The Connection Between Mycobacterium Tuberculosis and Macrophage Cells in Lung Cancer Progression

An exploratory study for investigating how M. tuberculosis infection alters macrophage metabolism and identifies potential drug targets using genome-scale metabolic modeling.

Overview

Chronic Mycobacterium tuberculosis (Mtb) infection promotes inflammation and metabolic reprogramming in macrophages, potentially accelerating lung cancer development.
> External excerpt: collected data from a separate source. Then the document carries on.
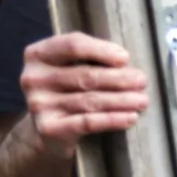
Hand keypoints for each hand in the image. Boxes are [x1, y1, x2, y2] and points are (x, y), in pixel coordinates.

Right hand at [20, 31, 145, 141]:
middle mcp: (33, 78)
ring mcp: (38, 104)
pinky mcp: (48, 128)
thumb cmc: (65, 91)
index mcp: (37, 54)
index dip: (101, 50)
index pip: (73, 45)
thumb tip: (124, 62)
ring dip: (121, 100)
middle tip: (142, 81)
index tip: (125, 58)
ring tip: (142, 100)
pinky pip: (87, 122)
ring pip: (89, 100)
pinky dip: (112, 119)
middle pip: (84, 75)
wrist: (47, 131)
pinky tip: (130, 117)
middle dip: (118, 78)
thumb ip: (88, 59)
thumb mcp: (68, 67)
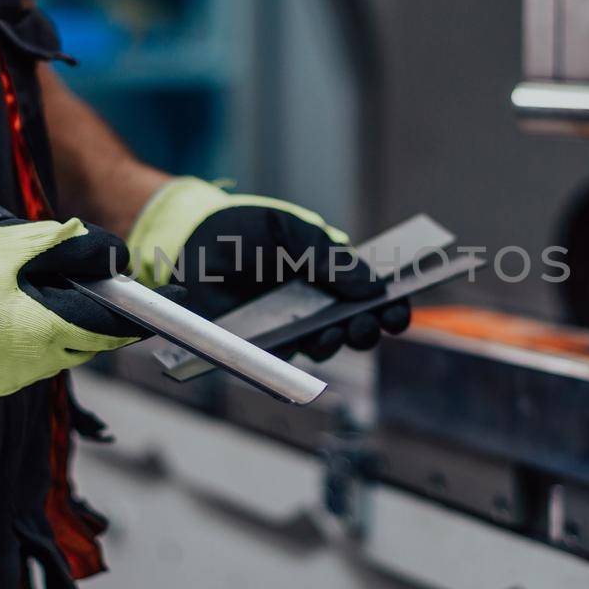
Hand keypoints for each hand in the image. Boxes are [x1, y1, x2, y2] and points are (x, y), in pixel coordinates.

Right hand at [0, 219, 145, 395]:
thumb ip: (47, 242)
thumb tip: (81, 235)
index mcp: (39, 333)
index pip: (101, 334)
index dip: (123, 322)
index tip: (140, 312)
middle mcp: (28, 367)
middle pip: (78, 347)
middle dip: (90, 324)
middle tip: (90, 294)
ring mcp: (3, 379)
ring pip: (50, 357)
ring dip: (58, 331)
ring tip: (45, 297)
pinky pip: (22, 363)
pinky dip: (29, 341)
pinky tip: (12, 314)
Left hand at [126, 178, 410, 361]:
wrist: (188, 242)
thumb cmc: (242, 230)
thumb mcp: (290, 231)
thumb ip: (328, 256)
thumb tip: (371, 285)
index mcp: (330, 272)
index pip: (371, 292)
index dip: (391, 303)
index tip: (400, 307)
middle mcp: (316, 303)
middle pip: (356, 324)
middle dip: (369, 327)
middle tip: (370, 323)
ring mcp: (291, 325)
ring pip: (327, 344)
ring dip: (338, 341)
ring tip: (336, 331)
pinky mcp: (264, 344)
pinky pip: (289, 357)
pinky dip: (301, 354)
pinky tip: (308, 343)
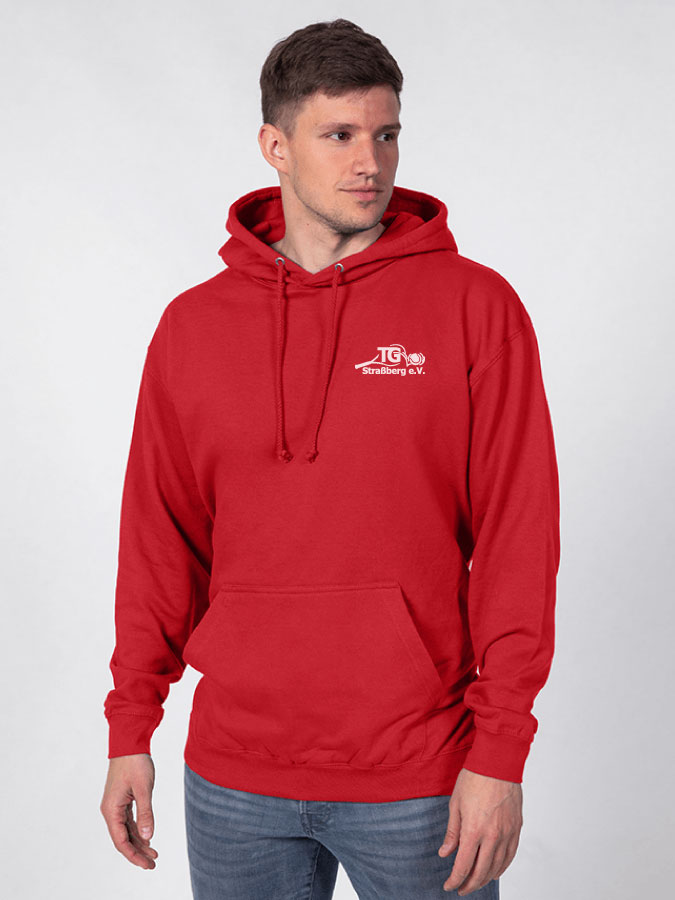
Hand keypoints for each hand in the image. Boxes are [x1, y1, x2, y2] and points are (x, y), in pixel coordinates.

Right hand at [100, 753, 158, 868]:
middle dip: (137, 853)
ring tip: (154, 853)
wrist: (129, 743)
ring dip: (139, 842)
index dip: (133, 855)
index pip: (121, 841)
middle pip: (123, 839)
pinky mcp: (122, 800)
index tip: (147, 864)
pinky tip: (147, 837)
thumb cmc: (135, 763)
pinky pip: (128, 821)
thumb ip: (145, 813)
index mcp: (111, 810)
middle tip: (153, 863)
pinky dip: (138, 830)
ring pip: (126, 831)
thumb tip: (148, 837)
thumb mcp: (144, 788)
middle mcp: (110, 810)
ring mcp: (115, 805)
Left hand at [438, 767, 521, 894]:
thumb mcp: (455, 804)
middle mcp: (492, 836)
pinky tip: (495, 871)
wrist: (498, 762)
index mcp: (473, 830)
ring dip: (485, 879)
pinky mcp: (516, 828)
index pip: (463, 866)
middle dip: (469, 884)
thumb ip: (452, 832)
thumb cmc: (474, 778)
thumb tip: (445, 853)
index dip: (454, 880)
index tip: (448, 886)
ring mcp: (507, 833)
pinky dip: (502, 867)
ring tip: (476, 882)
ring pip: (497, 867)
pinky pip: (510, 855)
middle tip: (461, 889)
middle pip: (481, 872)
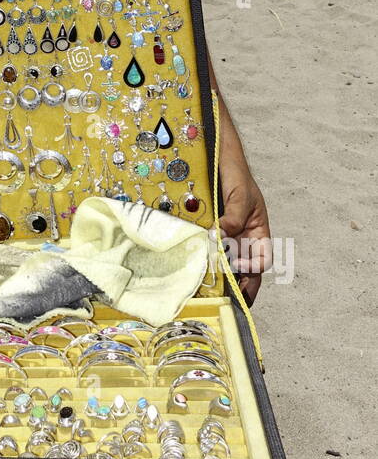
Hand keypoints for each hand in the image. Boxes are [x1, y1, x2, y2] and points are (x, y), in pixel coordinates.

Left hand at [217, 160, 270, 306]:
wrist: (219, 159)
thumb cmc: (237, 176)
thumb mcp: (240, 196)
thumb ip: (234, 217)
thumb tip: (221, 236)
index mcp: (258, 232)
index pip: (262, 260)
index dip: (254, 269)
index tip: (240, 269)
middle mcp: (243, 238)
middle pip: (245, 269)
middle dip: (238, 285)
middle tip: (226, 299)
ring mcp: (227, 238)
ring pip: (227, 264)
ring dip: (220, 276)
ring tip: (209, 290)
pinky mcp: (210, 234)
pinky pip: (210, 251)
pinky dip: (206, 261)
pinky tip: (196, 269)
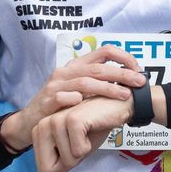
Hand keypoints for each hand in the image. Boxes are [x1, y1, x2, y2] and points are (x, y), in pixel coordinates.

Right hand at [0, 44, 147, 150]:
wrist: (31, 120)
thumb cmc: (61, 105)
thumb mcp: (79, 89)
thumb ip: (98, 83)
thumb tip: (128, 81)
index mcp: (77, 65)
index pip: (103, 51)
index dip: (123, 57)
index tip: (137, 69)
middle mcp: (66, 71)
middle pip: (98, 68)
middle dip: (122, 74)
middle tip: (139, 82)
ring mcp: (56, 85)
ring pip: (85, 82)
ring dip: (107, 88)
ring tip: (124, 95)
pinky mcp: (48, 100)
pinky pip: (64, 97)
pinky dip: (77, 99)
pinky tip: (88, 104)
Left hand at [33, 96, 133, 171]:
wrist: (114, 110)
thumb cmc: (93, 129)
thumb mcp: (74, 154)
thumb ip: (58, 170)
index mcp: (38, 132)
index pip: (44, 171)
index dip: (63, 166)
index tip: (73, 148)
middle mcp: (42, 125)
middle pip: (50, 168)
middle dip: (71, 162)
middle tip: (80, 143)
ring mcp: (56, 121)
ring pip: (66, 160)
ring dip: (82, 153)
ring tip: (86, 135)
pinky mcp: (72, 120)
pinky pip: (78, 151)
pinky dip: (89, 146)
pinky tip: (92, 129)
This computational study uses genome-scale metabolic modeling to identify infection-specific metabolic vulnerabilities as potential drug targets.

Research Question

How does Mtb infection alter macrophage metabolism, and which metabolic reactions are unique to infected cells?

Key Findings

Metabolic Burden of Infection

  • Normal macrophage: Biomass growth rate 0.02699 h⁻¹
  • Mtb-infected macrophage: Biomass growth rate 0.00210 h⁻¹
  • 92% reduction in metabolic efficiency due to infection

Drug Target Identification

  • 117 essential reactions in healthy macrophages
  • 375 essential reactions in infected macrophages
  • 223 unique reactions identified as candidate drug targets

Critical Nutrients

Medium minimization revealed glucose and glutamine as essential substrates—blocking either flux reduced biomass growth to near zero.

Methodology

Genome-Scale Metabolic Models

  • iAB-AMØ-1410: Normal macrophage metabolism
  • iAB-AMØ-1410-Mt-661: Mtb-infected macrophage metabolism

Computational Analysis (COBRApy)

  1. Flux Balance Analysis (FBA): Predicted biomass growth and steady-state flux
  2. Flux Variability Analysis (FVA): Evaluated reaction redundancy at 90% optimality
  3. Reaction Classification: Identified essential, reversible, dead, and fixed reactions
  4. Systematic Knockout: Compared infected vs. healthy models to isolate infection-specific dependencies

Key Insight

By comparing essential reactions between healthy and infected models, we identified 223 infection-specific metabolic vulnerabilities that could be targeted therapeutically without affecting normal cell function.

Clinical Implications

This computational framework enables:

  • Targeted drug discovery for Mtb-associated lung cancer
  • Metabolic intervention strategies to disrupt infection-driven tumorigenesis
  • Host-pathogen interaction insights for understanding chronic infection consequences

Supervision

Conducted under Dr. Bridget Bannerman (Department of Medicine and Biochemistry, University of Cambridge) and Prof. Jorge Júlvez (Information and Communication Technologies, University of Zaragoza) at Pembroke College, University of Cambridge.